4 Computational results

For the analysis of the formulations we have executed the following formulations both for the ATSP to a battery of problems collected in TSLIB, as well as for a set of existing Steiner problems in the same library:

  • MTZ: Incorporates anti-loop constraints (1)

  • MTZBL: Binary labelling. Incorporates constraints (10).

  • MTZRBL: Relaxing binary labelling. Incorporates constraints (10), relaxing variables \(\delta_{i}\).

Experiments were performed on an Intel(R) Core(TM) i7-10700 K CPU @ 3.80GH and 16 Gb RAM. The optimization library used was CPLEX v22.1.0, widely used in computational analysis of mathematical models [21, 22] and [21, 22]).

4.1 Results for ATSP

Table 1 shows a comparison of the solutions of the relaxed linear problem of each model. It is shown that MTZ presents the worst values. MTZBL presents an average lower bound improvement of 5.9%.

Table 1 Comparison of the LP relaxation bound for the ATSP

Table 2 presents the results of the execution of the models up to a maximum of 300 s. CPU time presents the time until the completion of the branch&bound resolution (LB = UB) or the best solution found (ZIP) in the case of not completing after 300 s. The MTZBL strategy has a slightly longer time than MTZ strategies. In general, all formulations have difficulty as the problem size increases (increase in the computational time). And this is emphasized more in the binary labeling strategies, since the size of the problem increases with respect to the MTZ strategy in n variables and 2n constraints, with n the number of nodes.

Table 2 CPU time for branch & bound (aborted after 300 s run) for the ATSP

The three strategies do not end the B & B on 2 occasions out of 14 problems. MTZRBL was the only strategy achieving all the optimal solutions.

Regarding the comparison between MTZBL and MTZRBL, the results are very similar, on 7 test cases MTZBL was better and on 6 it was MTZRBL.
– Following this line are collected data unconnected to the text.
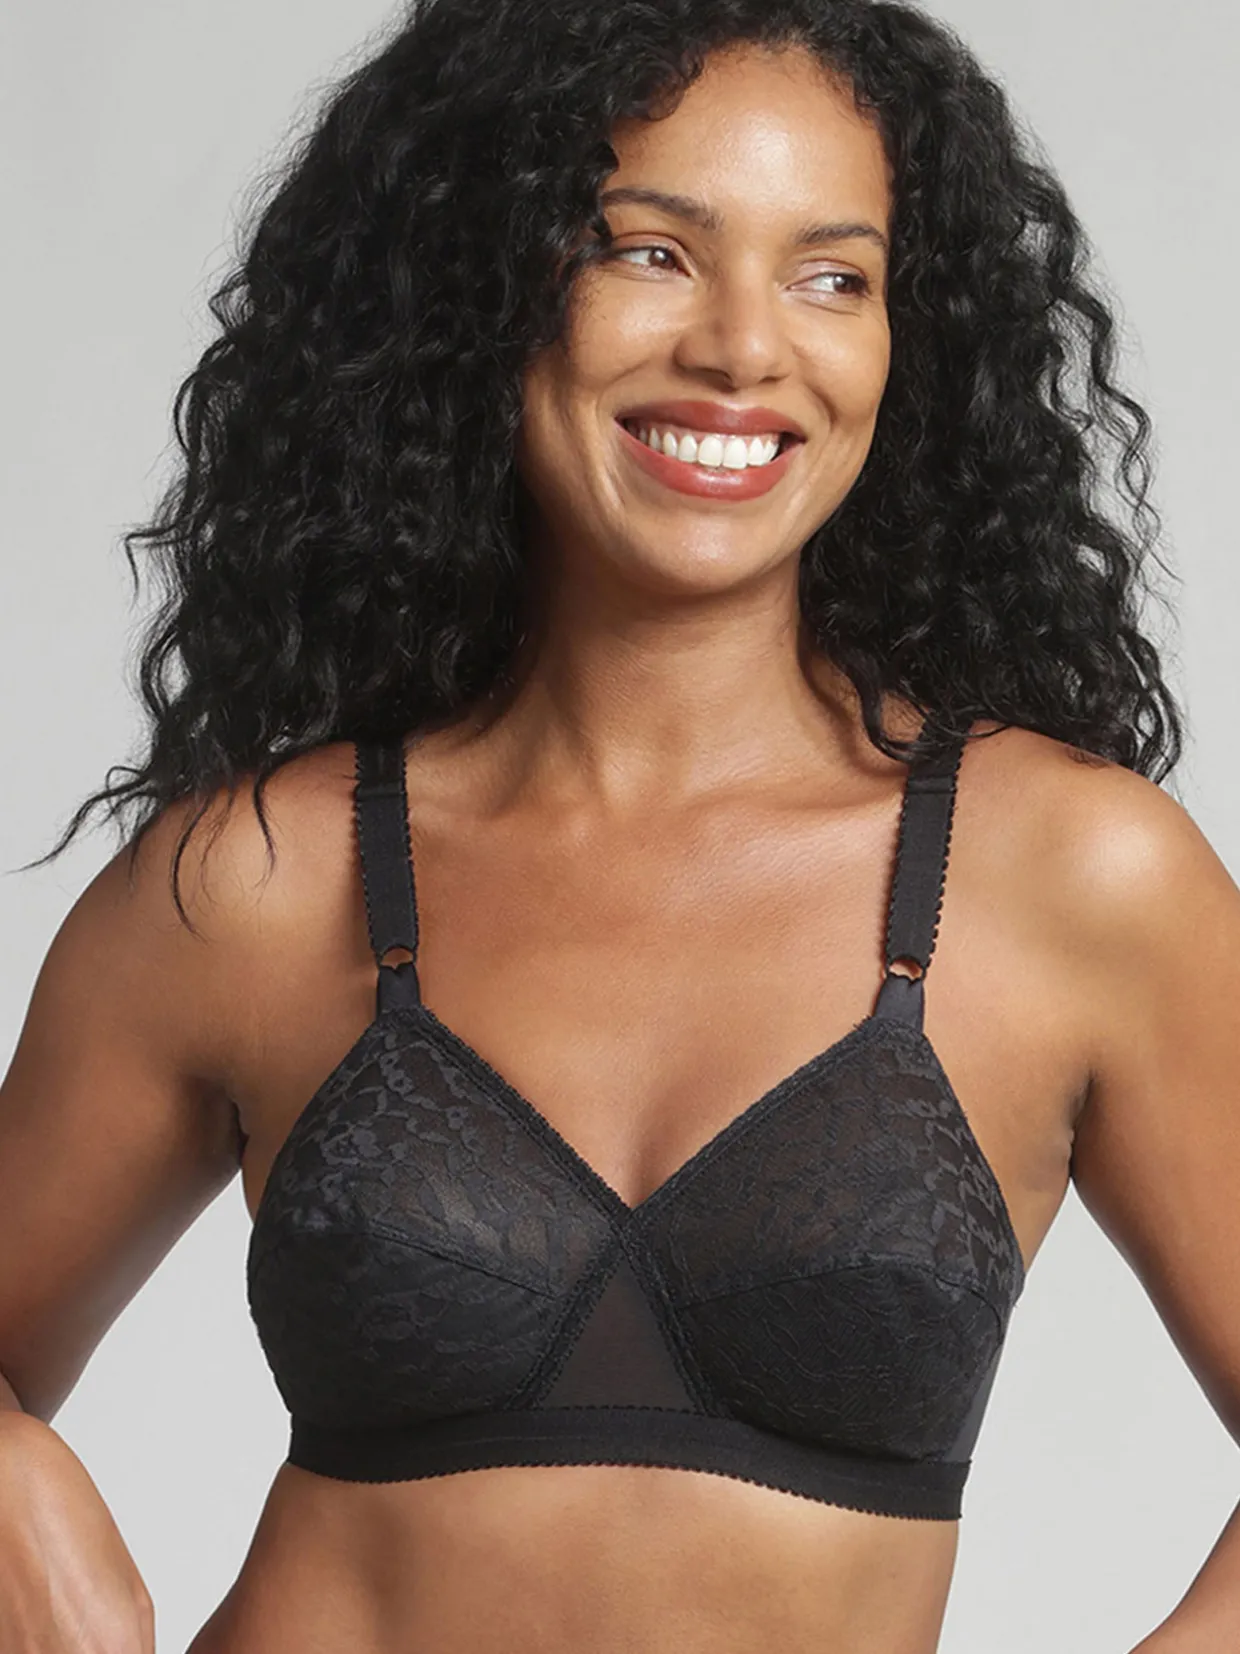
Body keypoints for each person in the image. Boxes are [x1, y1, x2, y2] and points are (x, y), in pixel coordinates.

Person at [1, 0, 1237, 1650]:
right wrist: (26, 1509)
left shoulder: (1071, 877)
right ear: (480, 287)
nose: (743, 348)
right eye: (648, 252)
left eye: (832, 276)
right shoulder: (258, 880)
4.2 Results for the Steiner problem

In the case of the Steiner problem, the LP relaxation follows a trend similar to the ATSP problem. MTZ gets a slightly lower value. The results obtained are presented in Tables 3 and 4. In Table 3 we show the SteinC problems (problems with 500 nodes), whereas in Table 4 are shown the results for the SteinD problems (1000 nodes). We test each problem with a maximum of 300 s.

Table 3 CPU time for branch & bound (until 300 s run) for the Steiner problem (SteinC problems)
Table 4 CPU time for branch & bound (until 300 s run) for the Steiner problem (SteinD problems)
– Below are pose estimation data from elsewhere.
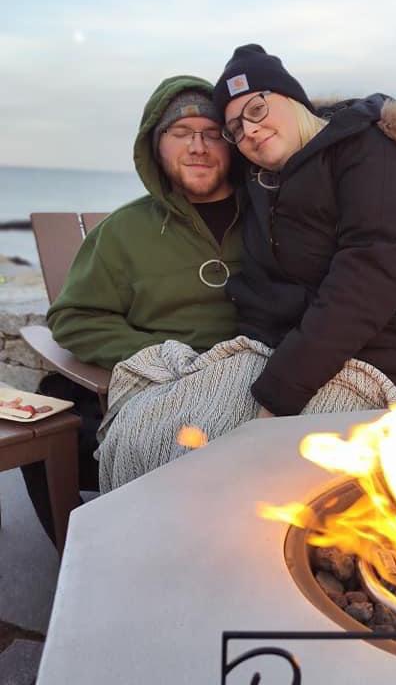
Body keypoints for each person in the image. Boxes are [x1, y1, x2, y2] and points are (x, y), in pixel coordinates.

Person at [24, 75, 245, 542]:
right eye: (181, 133)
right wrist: (160, 356)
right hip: (160, 385)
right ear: (156, 145)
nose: (198, 147)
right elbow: (74, 317)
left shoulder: (272, 221)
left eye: (212, 133)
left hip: (254, 390)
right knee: (54, 418)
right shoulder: (125, 230)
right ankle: (82, 562)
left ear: (233, 144)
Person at [213, 44, 396, 417]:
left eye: (257, 108)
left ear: (292, 98)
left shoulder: (372, 152)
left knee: (255, 461)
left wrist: (279, 394)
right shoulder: (268, 179)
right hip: (301, 356)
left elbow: (368, 279)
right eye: (235, 127)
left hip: (391, 362)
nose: (249, 129)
In the case of completing 300 s without finishing the brach&bound, we show in ZIP the best solution found.

In the case of the Steiner problem, the results of the continuous labelling are always better than those of the integer label. MTZRBL was also better than the MTZ strategy on seven SteinC problems and five SteinD problems. In general, the binary labelling strategy shows better behaviour when the percentage of terminal nodes is low.

5 Conclusions

We have proposed in this paper a new strategy to formulate anti-loop constraints, avoiding odd loops. The experimentation carried out shows the best performance for the binary labelling is its relaxation, which keeps integrity of the solution. Although better global results are achieved for the MTZ strategy, the relaxing binary labelling does have a good convergence and in some problems it improves the results of the MTZ. For the Steiner problem the results are better than the MTZ formulation in 12 problems over 35.

On other hand, this strategy can provide new ideas for the design of algorithms and models in problems related to graphs when iterative strategies are proposed based on generating subtour elimination constraints.